Look through the records below and collect all lines that hold the string "AperFunction".

## [Material for this exercise]

※

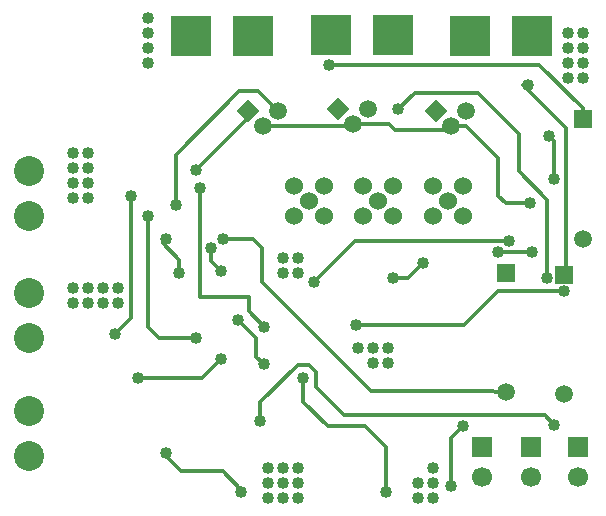
<source format=gbr>
G04 DipTrace 4.0.0.2*
G04 2 - Bottom.gbr*
%MOIN*%
G04 #@! TF.FileFunction,Copper,L2,Bot*
G04 #@! TF.Part,Single*
%AMOUTLINE3*
4,1,4,
-0.038976,0.0,
0.0,0.038976,
0.038976,0.0,
0.0,-0.038976,
-0.038976,0.0,
0*%
G04 #@! TA.AperFunction,Conductor*
%ADD12C,0.012992*%
G04 #@! TA.AperFunction,ComponentPad*
%ADD16R,0.059055X0.059055*%
%ADD17C,0.059055*%
%ADD18C,0.06*%
%ADD19C,0.1*%
%ADD22R,0.066929X0.066929*%
%ADD23C,0.066929*%
%ADD25R,0.137795X0.137795*%
G04 #@! TA.AperFunction,ViaPad*
%ADD27C,0.04*%
G04 #@! TA.AperFunction,ComponentPad*
%ADD69OUTLINE3*%
%FSLAX26Y26*%
G04*
G70*
G90*
G75*
G01*
G04 Bottom*
%LPD*%
X2043700Y718700D2*
D12*
X2006200Y681200D1*
Y518699D1*
X1912451Y1262449D2*
X1862451Y1212449D1*
X1812449D1*
X1055608Y631200D2*
Y619289D1*
X1106199Y568699D1*
X1243697D1*
X1306197Y506199D1*
Y499949D1*
X1599947Y1924949D2*
X2299947D1*
X2443704Y1781192D1*
Y1742518D1*
X1548718Y1201178D2*
X1684990Y1337449D1*
X2199949D1*
X1687451Y1056200D2*
X2049949D1*
X2162448Y1168699D1*
X2381199D1*
X1382430Y1051179D2*
X1331199Y1102410D1*
Y1149948D1*
X1168697D1*
Y1512448D1*
X2262449Y1856200D2*
X2243700D1*
X2387448Y1712452D1*
Y1230024D1*
X2381192Y1223768D1*
X993697Y1418699D2*
Y1049949D1*
X1031199Y1012448D1*
X1156197D1*
X962449Y881199D2*
X1174948D1*
X1237448Y943699D1*
X2349947Y1543699D2*
Y1668704D1*
X2331200Y1687449D1*
X2162449Y1299951D2*
X2274949D1*
X1829675Y1776476D2*
X1884398Y1831199D1*
X2093697D1*
X2231197Y1693699D1*
Y1568699D1*
X2324947Y1474949D1*
Y1212448D1*
X1206200Y1312449D2*
Y1268696D1*
X1237448Y1237448D1*
X1156197Y1574949D2*
X1329674Y1748424D1*
Y1770224D1*
X2349948Y724949D2*
X2318699Y756199D1*
X1649947D1*
X1556197Y849948D1*
Y899948D1*
X1531197Y924948D1*
X1493699D1*
X1368699Y799948D1*
Y737448D1*
X2187461Y832381D2*
X2151125D1*
X2146058Y837448D1*
X1737448D1*
X1374947Y1199949D1*
Y1312449D1*
X1343697Y1343699D1*
X1243699D1*
X1087448Y1456199D2*
Y1624949D1*
X1299947Y1837448D1*
X1362448D1*
X1429672Y1770224D1*
X1512448Y881199D2*
Y799948D1*
X1593697Y718699D1*
X1718699D1*
X1787448Y649949D1*
Y499949D1*
X1381444Y925195D2*
X1356199Y950440D1*
Y1012447D1*
X1294804Y1073842D1*
X1056200Y1343699D2*
X1043699Y1331197D1*
X1099947Y1274949D1*
Y1231200D1*
X884347Y1028099D2*
X937447Y1081199D1*
Y1487448D1*
X1379672Y1720224D2*
X1673423D1*
X1679675Y1726476D1*
X1798420D1*
X1818697Y1706199D1*
X1990648D1*
X2004672Y1720224D1*
X2054674D1*
X2162449Y1612448D1*
Y1487449D1*
X2187449Y1462449D1*
X2268697D1*
D27*
X2043700Y718700D3*
X2006200Y518699D3*
X1912451Y1262449D3*
X1812449Y1212449D3*
X1055608Y631200D3*
X1306197Y499949D3*
X1599947Y1924949D3*
X1548718Y1201178D3*
X2199949Y1337449D3*
X1687451Y1056200D3*
X2381199Y1168699D3*
X1382430Y1051179D3*
X1168697Y1512448D3*
X2262449Y1856200D3*
X993697Y1418699D3*
X1156197Y1012448D3*
X962449Y881199D3*
X1237448Y943699D3*
X2349947Y1543699D3*
X2331200Y1687449D3*
X2162449Y1299951D3*
X2274949D3*
X1829675Y1776476D3*
X2324947Y1212448D3*
X1206200Y1312449D3*
X1237448Y1237448D3*
X1156197Y1574949D3*
X2349948Y724949D3*
X1368699Y737448D3*
X1243699Y1343699D3*
X1087448Y1456199D3*
X1512448Y881199D3*
X1787448Y499949D3*
X1381444Y925195D3*
X1294804Y1073842D3*
X1056200Y1343699D3*
X1099947Y1231200D3*
X884347Y1028099D3*
X937447Y1487448D3*
X2268697Y1462449D3*
X1693700Y981200D3*
X1743700D3*
X1793700D3*
Y931200D3*
X1743700D3*
X993700Y2081200D3*
Y2031200D3*
Y1981200D3*
Y1931200D3*
X793700Y1631200D3*
Y1581200D3*
Y1531200D3*
Y1481200D3*
X743700Y1631200D3*
Y1581200D3*
Y1531200D3*
Y1481200D3*
X793700Y1181200D3*
X843700D3*
X893700D3*
Y1131200D3*
X843700D3*
X793700D3*
X743700D3*
Y1181200D3*
X1393700Y581200D3*
Y531200D3*
Y481200D3*
X1443700D3*
X1493700D3*
Y531200D3*
X1443700D3*
Y581200D3*
X1493700D3*
X1893700Y531200D3*
Y481200D3*
X1943700D3*
Y531200D3*
Y581200D3*
X1443700Y1281200D3*
X1493700D3*
Y1231200D3*
X1443700D3*
X2443700Y2031200D3*
Y1981200D3*
Y1931200D3*
Y1881200D3*
X2393700Y2031200D3*
Y1981200D3*
Y1881200D3*
Y1931200D3*
D16*
X2187440Y1230019D3*
D17*
X2187462Y832381D3*
D16*
X2443703Y1742518D3*
D17*
X2443691Y1344880D3*
D16*
X2381192Y1223768D3*
D17*
X2381208Y826130D3*
D18*
X1481197Y1518699D3*
X1581197D3*
X1481197Y1418699D3*
X1581197D3*
X1531197Y1468699D3*
X1712448Y1518699D3*
X1812448D3*
X1712448Y1418699D3*
X1812448D3*
X1762448Y1468699D3*
X1943699Y1518699D3*
X2043699D3*
X1943699Y1418699D3*
X2043699D3*
X1993699Y1468699D3*
D19*
X599951Y768700D3*
Y618700D3*
D22*
X2427419Y649951D3*
D23*
X2427417Y549951D3*
D22*
X2271166Y649949D3*
D23*
X2271171Y549949D3*
D22*
X2108666Y649949D3*
D23*
X2108671Y549949D3*
D25*
X1343700Y2018700D3*
X1606200Y2024951D3*
X2068700Y2018700D3*
X1137449D3*
X1812449Y2024951D3*
X2274949Y2018700D3*
D17*
X1429672Y1770224D3*
D69*
X1329672D3*
D17*
X1379672Y1720224D3*
X2054672Y1770224D3*
D69*
X1954672D3*
D17*
X2004672Y1720224D3*
X1729675Y1776476D3*
D69*
X1629675D3*
D17*
X1679675Y1726476D3*
D19*
X599951Y1568700D3*
X599953Y1418700D3*
X599951Y1162449D3*
X599953Y1012449D3*
M02*

</source>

※

## [Response]
G04 #@! TA.AperFunction,Conductor*
G04 #@! TA.AperFunction,ComponentPad*
G04 #@! TA.AperFunction,ViaPad*
G04 #@! TA.AperFunction,ComponentPad*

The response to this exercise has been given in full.